Saved entries:
-- -- --

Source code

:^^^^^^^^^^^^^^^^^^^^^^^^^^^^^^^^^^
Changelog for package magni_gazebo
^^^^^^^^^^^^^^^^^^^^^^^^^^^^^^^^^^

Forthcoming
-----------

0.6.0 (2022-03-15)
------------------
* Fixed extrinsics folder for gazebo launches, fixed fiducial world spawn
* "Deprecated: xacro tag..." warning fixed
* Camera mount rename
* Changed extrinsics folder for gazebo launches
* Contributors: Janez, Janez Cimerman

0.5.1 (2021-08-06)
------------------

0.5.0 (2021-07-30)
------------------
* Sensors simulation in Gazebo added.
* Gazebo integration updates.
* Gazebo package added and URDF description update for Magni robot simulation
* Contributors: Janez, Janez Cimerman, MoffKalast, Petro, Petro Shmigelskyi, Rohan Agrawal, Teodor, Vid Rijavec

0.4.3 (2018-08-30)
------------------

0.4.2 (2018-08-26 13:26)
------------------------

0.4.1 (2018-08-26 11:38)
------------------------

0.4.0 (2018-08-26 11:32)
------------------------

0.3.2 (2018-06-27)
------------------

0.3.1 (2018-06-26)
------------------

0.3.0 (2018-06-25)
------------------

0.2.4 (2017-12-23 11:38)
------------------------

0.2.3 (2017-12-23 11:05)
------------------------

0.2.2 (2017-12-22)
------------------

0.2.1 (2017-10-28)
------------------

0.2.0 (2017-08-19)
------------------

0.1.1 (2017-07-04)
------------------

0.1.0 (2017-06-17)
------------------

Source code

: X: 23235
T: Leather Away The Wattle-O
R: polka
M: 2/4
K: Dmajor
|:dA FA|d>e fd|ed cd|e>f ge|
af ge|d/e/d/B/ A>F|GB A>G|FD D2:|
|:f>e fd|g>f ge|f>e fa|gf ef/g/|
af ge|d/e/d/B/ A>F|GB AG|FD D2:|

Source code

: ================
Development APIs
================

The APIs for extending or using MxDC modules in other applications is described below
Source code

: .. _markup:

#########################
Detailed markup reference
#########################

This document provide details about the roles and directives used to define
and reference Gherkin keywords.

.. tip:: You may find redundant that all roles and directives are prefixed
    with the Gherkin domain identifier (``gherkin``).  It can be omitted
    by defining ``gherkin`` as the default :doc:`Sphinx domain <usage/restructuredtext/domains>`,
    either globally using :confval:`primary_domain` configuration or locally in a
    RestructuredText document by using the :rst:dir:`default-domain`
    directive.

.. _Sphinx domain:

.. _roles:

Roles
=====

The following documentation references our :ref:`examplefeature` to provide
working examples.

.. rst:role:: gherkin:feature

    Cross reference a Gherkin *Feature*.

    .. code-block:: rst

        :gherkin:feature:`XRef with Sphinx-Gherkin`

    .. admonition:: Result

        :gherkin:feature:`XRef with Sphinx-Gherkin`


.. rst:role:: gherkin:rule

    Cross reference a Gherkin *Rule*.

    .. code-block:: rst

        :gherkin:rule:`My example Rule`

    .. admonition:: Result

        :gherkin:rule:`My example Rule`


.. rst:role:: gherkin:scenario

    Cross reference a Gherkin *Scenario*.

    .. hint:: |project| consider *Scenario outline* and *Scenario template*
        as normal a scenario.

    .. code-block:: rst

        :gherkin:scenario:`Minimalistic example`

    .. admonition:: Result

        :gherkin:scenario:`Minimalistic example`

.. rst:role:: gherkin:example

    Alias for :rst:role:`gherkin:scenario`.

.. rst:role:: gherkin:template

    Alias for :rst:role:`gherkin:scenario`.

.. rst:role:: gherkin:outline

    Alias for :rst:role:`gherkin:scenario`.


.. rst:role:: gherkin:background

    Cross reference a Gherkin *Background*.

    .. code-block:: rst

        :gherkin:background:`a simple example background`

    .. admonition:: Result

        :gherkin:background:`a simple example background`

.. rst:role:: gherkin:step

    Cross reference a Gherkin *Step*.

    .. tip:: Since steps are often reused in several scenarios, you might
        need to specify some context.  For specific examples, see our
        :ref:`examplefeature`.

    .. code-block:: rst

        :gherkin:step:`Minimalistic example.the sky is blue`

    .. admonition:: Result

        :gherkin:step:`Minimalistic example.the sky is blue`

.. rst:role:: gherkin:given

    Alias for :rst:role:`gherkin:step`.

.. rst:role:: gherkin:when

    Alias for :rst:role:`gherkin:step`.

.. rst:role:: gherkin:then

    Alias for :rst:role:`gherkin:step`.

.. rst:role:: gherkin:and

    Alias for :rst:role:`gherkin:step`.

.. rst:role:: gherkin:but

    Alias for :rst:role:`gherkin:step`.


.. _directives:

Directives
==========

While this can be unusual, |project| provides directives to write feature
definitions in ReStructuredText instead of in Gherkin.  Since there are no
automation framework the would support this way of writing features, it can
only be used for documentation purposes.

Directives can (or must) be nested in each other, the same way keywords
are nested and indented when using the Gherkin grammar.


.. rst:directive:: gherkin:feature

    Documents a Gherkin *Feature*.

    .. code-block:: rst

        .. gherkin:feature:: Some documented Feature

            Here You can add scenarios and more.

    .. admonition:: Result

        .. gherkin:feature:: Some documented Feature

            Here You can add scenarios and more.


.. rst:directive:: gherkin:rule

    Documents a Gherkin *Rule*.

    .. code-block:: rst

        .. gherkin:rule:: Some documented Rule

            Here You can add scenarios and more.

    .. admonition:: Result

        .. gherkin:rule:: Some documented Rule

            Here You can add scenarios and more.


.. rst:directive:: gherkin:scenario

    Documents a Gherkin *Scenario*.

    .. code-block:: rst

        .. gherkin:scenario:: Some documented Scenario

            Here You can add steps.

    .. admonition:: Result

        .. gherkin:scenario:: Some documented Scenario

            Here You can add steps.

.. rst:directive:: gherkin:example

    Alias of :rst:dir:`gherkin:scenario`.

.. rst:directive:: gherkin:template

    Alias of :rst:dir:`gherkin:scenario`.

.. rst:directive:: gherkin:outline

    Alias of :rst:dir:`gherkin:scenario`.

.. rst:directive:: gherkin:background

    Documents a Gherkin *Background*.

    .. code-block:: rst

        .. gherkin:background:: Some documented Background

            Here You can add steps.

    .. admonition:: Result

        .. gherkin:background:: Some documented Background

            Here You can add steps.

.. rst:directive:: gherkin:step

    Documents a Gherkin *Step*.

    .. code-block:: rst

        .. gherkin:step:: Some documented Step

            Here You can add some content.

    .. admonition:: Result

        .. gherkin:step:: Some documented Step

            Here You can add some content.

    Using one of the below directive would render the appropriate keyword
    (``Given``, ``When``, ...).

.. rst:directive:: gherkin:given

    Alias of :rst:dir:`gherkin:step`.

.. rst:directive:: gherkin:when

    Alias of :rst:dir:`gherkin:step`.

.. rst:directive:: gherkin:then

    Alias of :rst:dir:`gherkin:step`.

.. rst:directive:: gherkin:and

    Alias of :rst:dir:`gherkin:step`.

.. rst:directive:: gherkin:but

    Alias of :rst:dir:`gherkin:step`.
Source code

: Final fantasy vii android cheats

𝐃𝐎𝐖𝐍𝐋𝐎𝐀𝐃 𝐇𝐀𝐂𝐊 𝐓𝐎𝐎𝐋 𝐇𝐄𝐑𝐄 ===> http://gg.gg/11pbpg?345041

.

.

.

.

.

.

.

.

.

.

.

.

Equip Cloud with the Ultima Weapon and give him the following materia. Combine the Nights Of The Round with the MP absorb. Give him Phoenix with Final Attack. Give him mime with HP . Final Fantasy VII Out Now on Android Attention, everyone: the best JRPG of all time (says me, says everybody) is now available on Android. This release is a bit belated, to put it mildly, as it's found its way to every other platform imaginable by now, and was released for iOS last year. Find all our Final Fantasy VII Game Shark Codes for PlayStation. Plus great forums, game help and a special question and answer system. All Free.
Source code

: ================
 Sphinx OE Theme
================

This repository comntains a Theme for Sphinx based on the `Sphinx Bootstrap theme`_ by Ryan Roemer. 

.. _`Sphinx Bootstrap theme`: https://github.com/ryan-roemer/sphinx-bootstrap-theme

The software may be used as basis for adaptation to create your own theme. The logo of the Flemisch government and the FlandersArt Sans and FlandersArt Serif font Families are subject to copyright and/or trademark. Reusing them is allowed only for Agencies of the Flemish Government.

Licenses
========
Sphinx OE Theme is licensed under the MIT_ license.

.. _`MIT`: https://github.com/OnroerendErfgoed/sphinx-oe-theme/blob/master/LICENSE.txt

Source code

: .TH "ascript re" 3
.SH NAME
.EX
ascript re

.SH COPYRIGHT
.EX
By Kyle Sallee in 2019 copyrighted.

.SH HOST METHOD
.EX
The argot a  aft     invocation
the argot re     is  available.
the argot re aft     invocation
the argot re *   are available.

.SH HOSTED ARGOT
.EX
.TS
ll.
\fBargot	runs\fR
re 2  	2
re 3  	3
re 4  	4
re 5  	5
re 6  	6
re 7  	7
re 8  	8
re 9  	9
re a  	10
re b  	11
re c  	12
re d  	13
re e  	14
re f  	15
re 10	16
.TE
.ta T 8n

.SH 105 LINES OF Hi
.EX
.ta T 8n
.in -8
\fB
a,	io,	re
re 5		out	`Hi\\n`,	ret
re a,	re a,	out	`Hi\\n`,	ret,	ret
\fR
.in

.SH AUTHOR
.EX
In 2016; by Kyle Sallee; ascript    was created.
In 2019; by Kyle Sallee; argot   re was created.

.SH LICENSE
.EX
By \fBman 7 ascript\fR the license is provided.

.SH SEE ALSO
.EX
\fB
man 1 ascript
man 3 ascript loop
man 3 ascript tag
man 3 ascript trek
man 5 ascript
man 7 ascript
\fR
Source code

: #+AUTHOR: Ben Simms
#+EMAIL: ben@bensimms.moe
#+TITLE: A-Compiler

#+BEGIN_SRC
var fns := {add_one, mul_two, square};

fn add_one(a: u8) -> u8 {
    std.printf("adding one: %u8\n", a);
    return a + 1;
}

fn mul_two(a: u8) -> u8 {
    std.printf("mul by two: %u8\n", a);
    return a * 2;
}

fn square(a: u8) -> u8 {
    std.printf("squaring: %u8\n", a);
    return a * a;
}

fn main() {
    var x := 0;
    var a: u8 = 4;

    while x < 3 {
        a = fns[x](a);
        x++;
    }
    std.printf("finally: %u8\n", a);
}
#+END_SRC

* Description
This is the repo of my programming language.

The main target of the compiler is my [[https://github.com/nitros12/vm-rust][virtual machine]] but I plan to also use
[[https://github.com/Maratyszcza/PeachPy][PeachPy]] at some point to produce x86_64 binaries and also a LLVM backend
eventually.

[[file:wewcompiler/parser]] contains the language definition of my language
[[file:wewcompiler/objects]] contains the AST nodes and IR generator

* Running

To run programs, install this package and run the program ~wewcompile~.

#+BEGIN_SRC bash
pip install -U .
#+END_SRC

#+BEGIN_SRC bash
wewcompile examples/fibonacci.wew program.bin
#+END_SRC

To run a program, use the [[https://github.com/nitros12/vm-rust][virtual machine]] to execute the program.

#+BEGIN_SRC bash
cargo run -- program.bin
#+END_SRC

-- -- --

▶ Exercise description:
Nothing but a number is expected: the count of lines in the data that include the word "contains".

▶ Answer for this exercise:
2